Argentina
La llanura pampeana constituye un ámbito geomorfológico dominado actualmente por condiciones climáticas cálido húmedas, que promueven casi exclusivamente procesos de meteorización química y fluvio-lacustres, en un ambiente caracterizado por morfologías generadas en períodos áridos a semiáridos. El objetivo de este trabajo es describir los rasgos geomorfológicos más destacados del sector pampeano en la provincia de Buenos Aires, haciendo hincapié en las formas y procesos intervinientes en la Pampa Deprimida. En la Pampa Arenosa, sector Oeste de la provincia de Buenos Aires, se diferencian dunas longitudinales, parabólicas y hoyos de deflacción en la actualidad estabilizados. En la Planicie Costera se destacan extensos sectores inundables con lagunas, canales de marea afuncionales, cordones litorales y cadenas de dunas, asociadas a la ingresión marina postglacial (MIS 1). La Pampa Deprimida con el río Salado como colector principal presenta, cuencas de deflacción, lunettes y lagunas, algunas de ellas parcial o totalmente colmatadas. Relevamientos estratigráficos realizados en diferentes localidades del río Salado, permiten observar depósitos fluviales que abarcan la parte final del Pleistoceno y todo el Holoceno, con edades que fluctúan entre 13.400 ± 200 años 14C AP y 680 ± 60 años 14C AP, indicando que la acción fluvial para la depresión del Salado se habría desarrollado a partir del último máximo glacial.
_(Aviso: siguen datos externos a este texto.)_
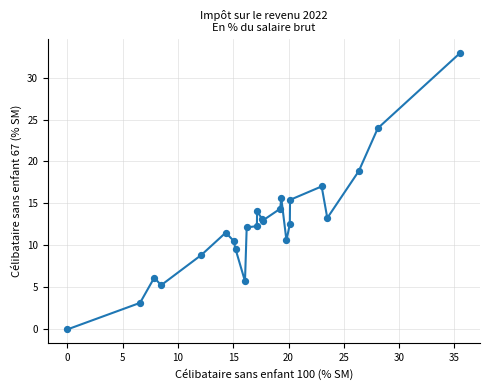

What is the greatest value displayed?

33.0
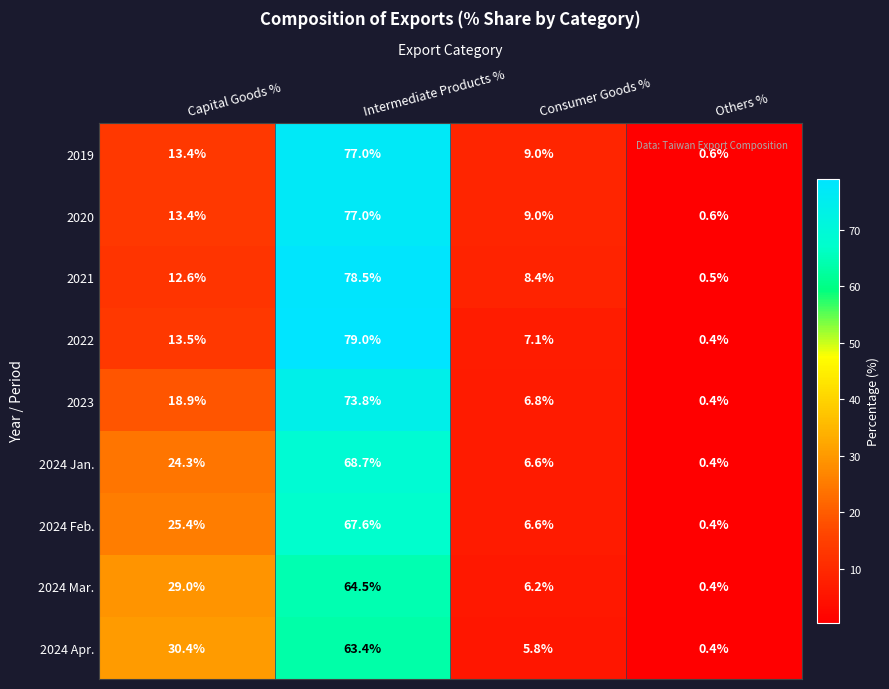

Count the number of data series in this chart.

9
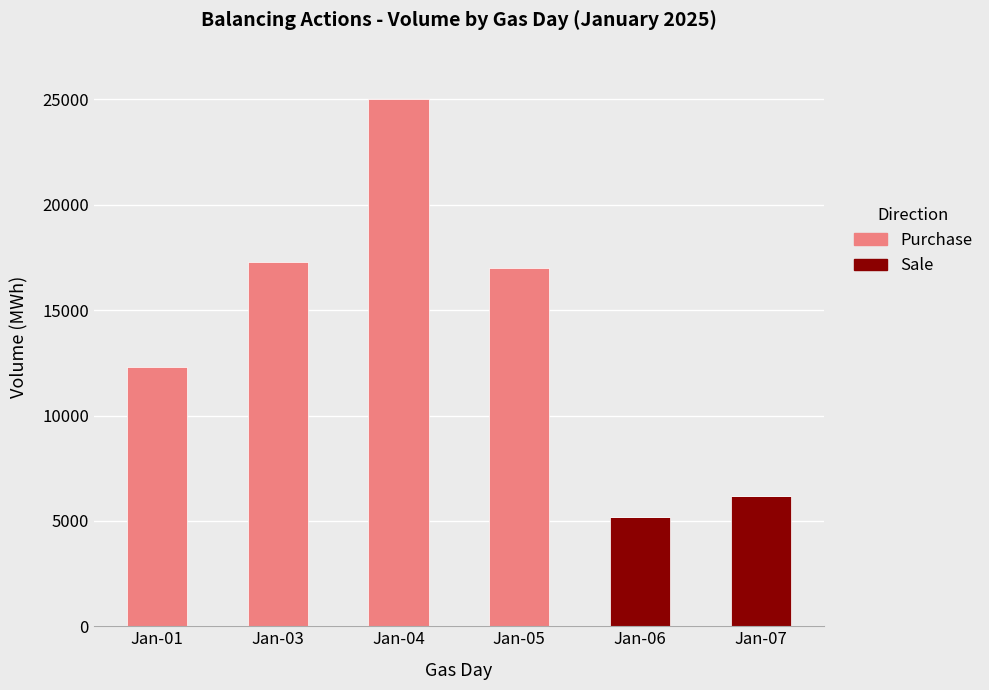

At which label does Sale reach its peak?

Jan-07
The Llanura Pampeana (Pampean Plains) is a geomorphological realm which is currently dominated by warm and humid climatic conditions, which promote almost exclusively, chemical weathering and fluvio-lacustrine processes. These are very contrasting with those processes developed in previous periods in which arid and semiarid conditions left the most conspicuous records. In the western sector of the Buenos Aires province, the Pampa Arenosa (Sandy Pampa) is developed, where longitudinal, parabolic and blowout, currently stabilized dunes, can be recognized. These features reflect extremely arid conditions. On the Coastal Plain, the littoral area of the Río de la Plata and the Atlantic Ocean, the topography is flat with wide flooded areas formed by lagoons, non-functional tidal channels, littoral barriers and dunes, associated with the post-glacial marine ingression of the Oxygen Isotopic Stage (MSI) 1. In this area, older records of high sea level can be also recognized. Between both areas, the Pampa Deprimida (Depressed Pampa) is developed. This is an elongate NW-SE depression with the Salado river as main collector and a large number of lagoons, some of which are silted. These lagoons are developed in deflation basins generated or re-activated at different times when climatic conditions were more arid. Lunettes are developed mostly on the NE sector. Stratigraphic survey at different sites of the Salado River showed fluvial deposits that ranged from the end of the late Pleistocene to the Holocene, with numerical ages from 13.400 ± 200 14C years BP to 680 ± 60 14C years BP. The origin of the depression of the Salado River is related to a combination of processes, in which physical-chemical weathering and deflation produced the gradual excavation of the landscape. Weathering was localized in some cases, producing deflation basins associated with lunettes. These processes where inhibited when warm-temperate conditions prevailed, triggering the fluvial processes which gradually silted the whole depression. The lagoons developed on the Salado River valley are in process of silting, while those located away from the main valley show minor changes in their shaping because of lesser sedimentary supply.